You probably know someone like this. They earn roughly what you earn, maybe less, but somehow they always seem sorted. They are not flashy, but they are never stressed before payday. They have money for emergencies, and when a good opportunity comes up, they have something to put in.

The common assumption is that they must have a second income or a rich parent. Often, the honest answer is simpler and harder to hear: their financial behaviour is just different.

Research published in PLOS One found that “individuals who exercise self-control, such as resisting impulsive purchases and sticking to their financial plans, are more likely to achieve better financial outcomes.”

It starts with what you spend, not what you earn

The most consistent gap between people who stay financially stable and those who do not is the spending-to-income ratio.

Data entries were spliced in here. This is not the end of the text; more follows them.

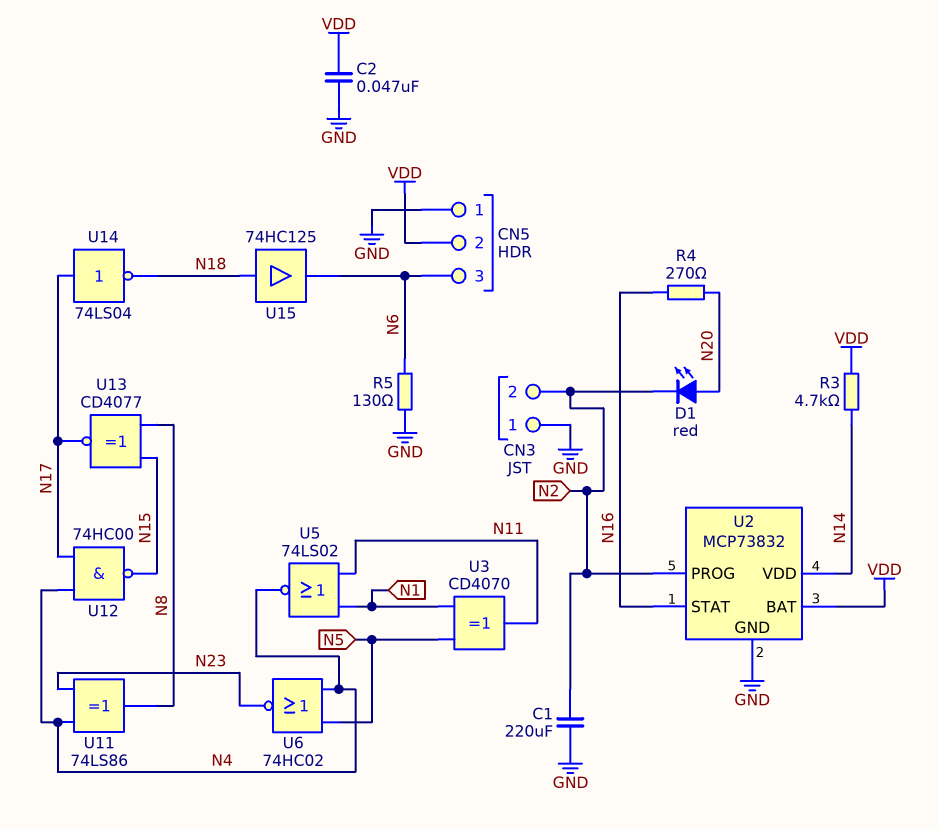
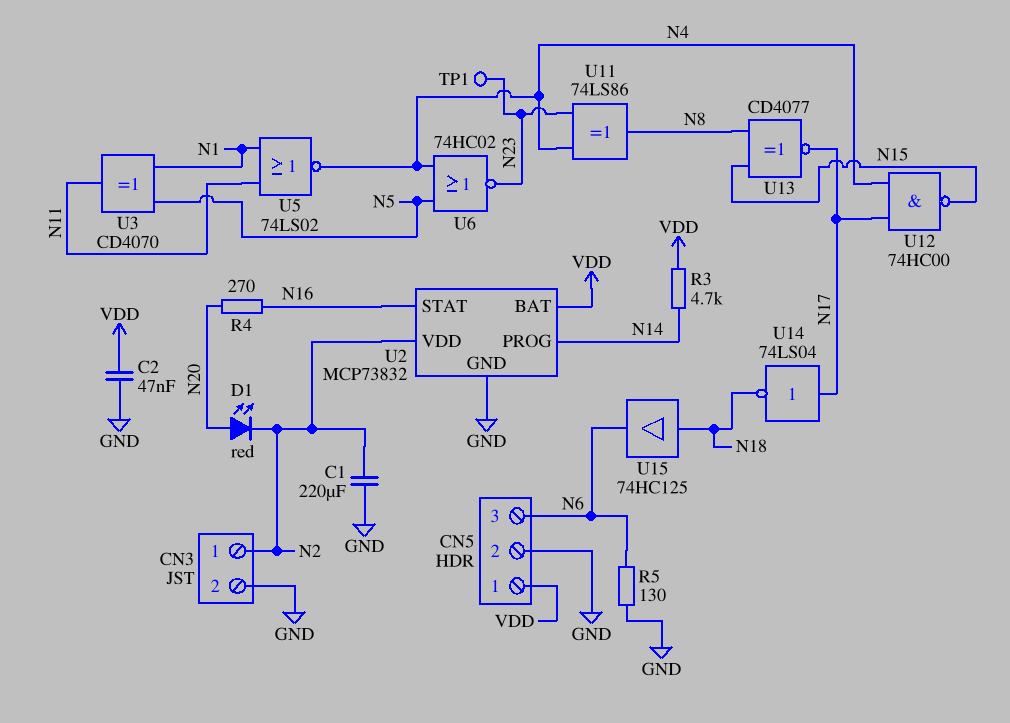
CN3 pin 1: GND -> N2
CN3 pin 2: N2 -> GND
CN5 pin 1: GND -> VDD
CN5 pin 2: VDD -> GND
TP1: none -> test point (N23)
U2 pin PROG: N2 -> N14
U2 pin VDD: N14 -> N2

Earning Ksh80,000 and spending Ksh78,000 produces less stability than earning Ksh55,000 and spending Ksh38,000. This is obvious on paper and genuinely difficult in practice, especially in Nairobi, where social pressure to match a certain lifestyle is constant and often unspoken.

The city has a way of making upgrades feel like necessities.

A determined professional walks past expensive storefronts, unfazed. PHOTO/Gemini

Lifestyle inflation is the quiet problem. Every time income goes up, a new expense finds its way in: a better apartment, a better phone, a new subscription.

A 2023 study in the Journal of Consumer Affairs made this point plainly: “access to greater and more stable income offers greater financial stability but can also promote poor spending habits.” A raise is not automatically progress.

The financially stable people around you tend to resist this. Their lifestyle does not noticeably change every time their salary does. The salary goes up; the savings rate goes up with it.

Invisible wealth versus visible spending

There is a particular kind of Kenyan who dresses quietly, drives a modest car, lives in a decent but unremarkable neighbourhood, and has been quietly building a land purchase, a unit trust, or an emergency fund for two years.

A couple reviews their budget spreadsheet together on a laptop at home. PHOTO/Gemini

Then there is the one who is loudest at every dinner, and whose M-Pesa statement would surprise you.

The financially stable tend to treat savings the way others treat rent: non-negotiable, first out, automatic. M-Pesa lock, a standing order to a money market fund, a chama (savings group) with strict contribution rules. Whatever the mechanism, the discipline is structural.

They do not rely on willpower at the end of the month. They make sure there is nothing left to impulsively spend.